Per l’ultima volta darò dei voti che magari non corrisponderanno alla realtà delle cose , saranno dei voti soggettivi – partendo da una definizione stipulativa: soggettive sono le cose per come le vedo io – quindi evitate contestazioni.

Squadra Vincente

Andrea A.

Voto 7,5. E’ portiere di mestiere o almeno lo era, si vede, si permette i soliti virtuosismi, del genere: allontanarsi dalla porta per fare chissà cosa.. Resta comunque un fuoriclasse e mette i bastoni fra le ruote alle percussioni offensive degli avversari.

PROFESSIONALE

Gaspare G. F.

Voto:6,5

E’ nuovo nel corso e lo è anche in campo, si evidenzia principalmente per la maglietta di C. Doni, il quale dopo il primo sfoggio che ne ha fatto (della maglia) si è ritrovato coinvolto nel calcio scommesse. Nonostante il TAR indaghi su di lui per la partita di oggi, si è salvato in corner grazie all’evidente stangata del Maneggio.

DONI & I DONI (alle altre società)

Simone F.

Voto:7+

Simone è tornato Santo. Sua santità ha recuperato la forma dei tempi d’oro, sgroppa sulla fascia destra (e non solo), i suoi inserimenti finiscono raramente in rete anche se riesce abilmente a saltare l’uomo e a mettere la palla in mezzo, i goal mangiati e i presunti autogol (per detta di Maneggio) lo penalizzano nel voto che sarebbe potuto essere più alto.

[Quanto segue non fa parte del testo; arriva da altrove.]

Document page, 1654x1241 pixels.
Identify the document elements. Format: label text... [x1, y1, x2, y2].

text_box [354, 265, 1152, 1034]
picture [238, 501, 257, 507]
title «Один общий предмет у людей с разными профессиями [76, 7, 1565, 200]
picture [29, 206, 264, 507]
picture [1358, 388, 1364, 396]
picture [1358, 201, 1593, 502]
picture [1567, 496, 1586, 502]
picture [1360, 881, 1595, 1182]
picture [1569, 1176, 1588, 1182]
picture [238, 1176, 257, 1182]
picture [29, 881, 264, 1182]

PARE CHE SIA TORNATO SANTO

Andrea S.

Voto 7-

Oggi meno mobile della volta scorsa: sarà stata la presenza dei suoi beniamini, sarà stata la consapevolezza di giocare l’ultima partita di corso, sarà stata la voglia di riscatto dopo il calcio scommesse organizzato da Gaspare, ma questa volta ha provato a dare il meglio di se e per certi versi ce l’ha fatta.

In questa partita il meglio è uscito da tutti, quasi come se si fossero scontrate due squadre gemellate, niente lacrime.. se non di gioia.

LAVORI IN “CORSO”

D. Ragatzu

Voto: 8

Come ho già spiegato in precedenza noi non facciamo i “para..” (insomma ci siamo capiti) Dunque giustificherò questo voto, il quale è stato meritato per i seguenti criteri:

· Impegno: nonostante la carenza di forma fisica e atletica non ha mai mollato, ci ha sempre creduto, è stato pronto a fare a “sportellate” con chiunque.

· Tecnica ( che poi in questo caso è una technè?): mancavano le condizioni sopracitate ma i movimenti da punta ci sono: stop, giro, tiro e goal.

· Voglia di mettersi in gioco: non so quanti altri al posto suo avrebbero accettato di “ballare” (forse nessuno).

In merito a questi meriti – perdonatemi il gioco di parole – nessuno può sindacare se non il diretto interessato, anche se non penso lo farà, dal momento in cui rendere felici nove persone (se stesso compreso) più un giornalista è una cosa squisita. A nome di tutti grazie!

OLD BOY (come Bloch chiama Dylan Dog)

Squadra Sconfitta

Mario I.

Voto:8

E bravo al Gomez! Si prende anche i complimenti dai “piani alti” (uso questo termine con ironia e non con senso istituzionale), avere Mario dietro le spalle è una sicurezza, non solo sul piano calcistico ma in generale. Non sarà Campione del Mondo, non verrà da Cutro, non giocherà nella Juventus ma rimane il mio Iaquinta preferito.

LA TEMPERENZA E’ FORZA (preferisco temperanza a quell’altro termine)

Massimo Maneggio

Voto: s.v. (rinviato a giudizio)

La partita di Massimo Maneggio è unica come solo lui sa essere, si divide in quattro momenti:

1. Nella fase iniziale Massimo difende con Sandro, i due tengono alto l’onore e la linea difensiva. Non passa niente. Inizia a correre e a farsi rosso, grida quando gli altri sbagliano e adempie al suo ruolo di mister severo.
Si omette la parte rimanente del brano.